### TASK TO CARRY OUT
Rewrite the lines of every record with "Добавить" replaced by "Положить" and nothing else changed, leaving out the pictures.

### SOURCE INFORMATION
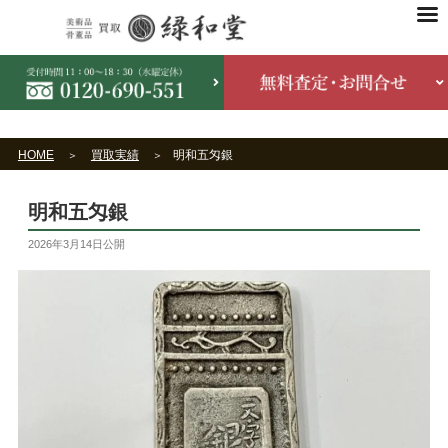
HOME
買取実績
明和五匁銀
明和五匁銀
2026年3月14日
公開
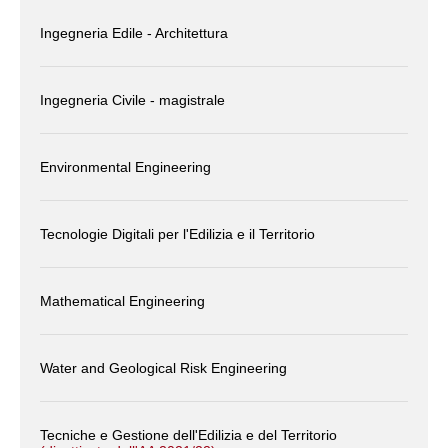
Ingegneria Edile - Architettura
Ingegneria Civile - magistrale
Environmental Engineering
Tecnologie Digitali per l'Edilizia e il Territorio
Mathematical Engineering
Water and Geological Risk Engineering
Tecniche e Gestione dell'Edilizia e del Territorio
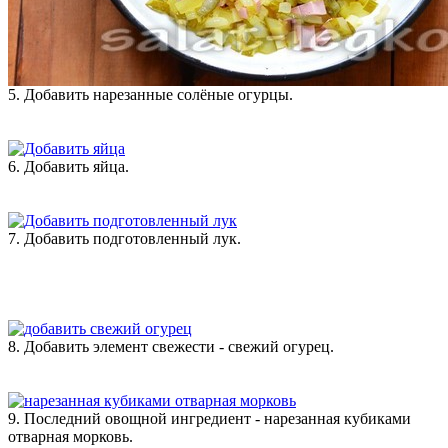
5. Добавить нарезанные солёные огурцы.
6. Добавить яйца.
7. Добавить подготовленный лук.
8. Добавить элемент свежести - свежий огурец.
9. Последний овощной ингредиент - нарезанная кубиками
отварная морковь.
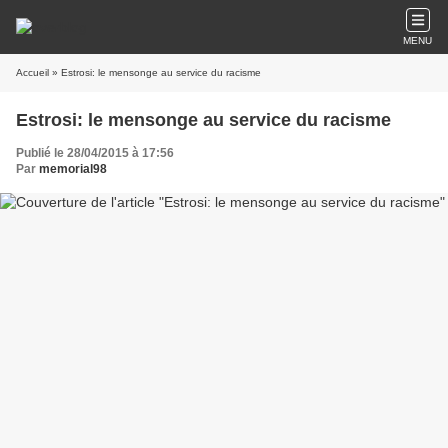
MENU
Accueil
» Estrosi: le mensonge au service du racisme
Estrosi: le mensonge au service du racisme
Publié le 28/04/2015 à 17:56
Par
memorial98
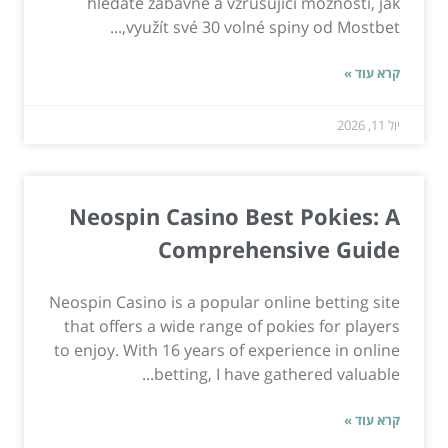
hledáte zábavné a vzrušující možnosti, jak
využít své 30 volné spiny od Mostbet,...
קרא עוד »
יול 11, 2026
Neospin Casino Best Pokies: A
Comprehensive Guide
Neospin Casino is a popular online betting site
that offers a wide range of pokies for players
to enjoy. With 16 years of experience in online
betting, I have gathered valuable...
קרא עוד »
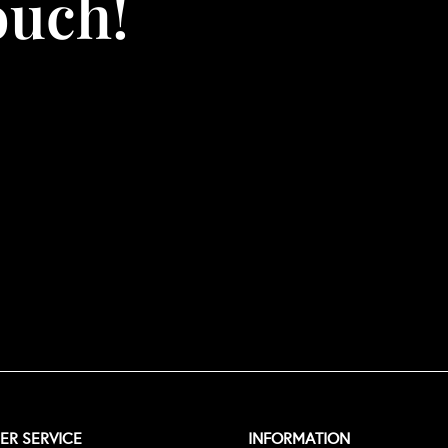
touch!
R SERVICE
INFORMATION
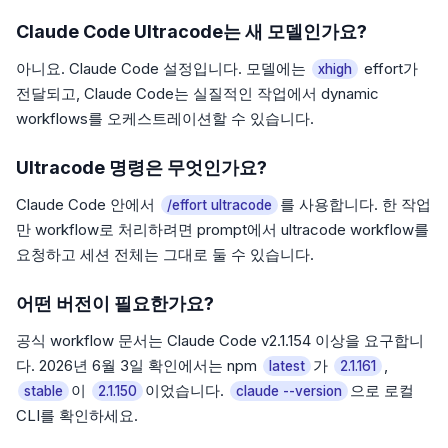
Claude Code Ultracode는 새 모델인가요?
아니요. Claude Code 설정입니다. 모델에는
effort가
xhigh
전달되고, Claude Code는 실질적인 작업에서 dynamic
workflows를 오케스트레이션할 수 있습니다.
Ultracode 명령은 무엇인가요?
Claude Code 안에서
를 사용합니다. 한 작업
/effort ultracode
만 workflow로 처리하려면 prompt에서 ultracode workflow를
요청하고 세션 전체는 그대로 둘 수 있습니다.
어떤 버전이 필요한가요?
공식 workflow 문서는 Claude Code v2.1.154 이상을 요구합니
다. 2026년 6월 3일 확인에서는 npm
가
,
latest
2.1.161
이
이었습니다.
으로 로컬
stable
2.1.150
claude --version
CLI를 확인하세요.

### RESPONSE
HOME
買取実績
明和五匁銀
明和五匁銀
2026年3月14日
公開
Ingegneria Edile - Architettura
Ingegneria Civile - magistrale
Environmental Engineering
Tecnologie Digitali per l'Edilizia e il Territorio
Mathematical Engineering
Water and Geological Risk Engineering
Tecniche e Gestione dell'Edilizia e del Territorio
5. Положить нарезанные солёные огурцы.
6. Положить яйца.
7. Положить подготовленный лук.
8. Положить элемент свежести - свежий огурец.
9. Последний овощной ингредиент - нарезанная кубиками
отварная морковь.
MENU
Accueil
» Estrosi: le mensonge au service du racisme
Estrosi: le mensonge au service du racisme
Publié le 28/04/2015 à 17:56
Par
memorial98
hledáte zábavné a vzrušující možnosti, jak
využít své 30 volné spiny od Mostbet,...
קרא עוד »
יול 11, 2026
Neospin Casino Best Pokies: A
Comprehensive Guide
Neospin Casino is a popular online betting site
that offers a wide range of pokies for players
to enjoy. With 16 years of experience in online
betting, I have gathered valuable...
קרא עוד »
touch!
R SERVICE
INFORMATION
Claude Code Ultracode는 새 모델인가요?
아니요. Claude Code 설정입니다. 모델에는
effort가
xhigh
전달되고, Claude Code는 실질적인 작업에서 dynamic
workflows를 오케스트레이션할 수 있습니다.
Ultracode 명령은 무엇인가요?
Claude Code 안에서
를 사용합니다. 한 작업
/effort ultracode
만 workflow로 처리하려면 prompt에서 ultracode workflow를
요청하고 세션 전체는 그대로 둘 수 있습니다.
어떤 버전이 필요한가요?
공식 workflow 문서는 Claude Code v2.1.154 이상을 요구합니
다. 2026년 6월 3일 확인에서는 npm
가
,
latest
2.1.161
이
이었습니다.
으로 로컬
stable
2.1.150
claude --version
CLI를 확인하세요.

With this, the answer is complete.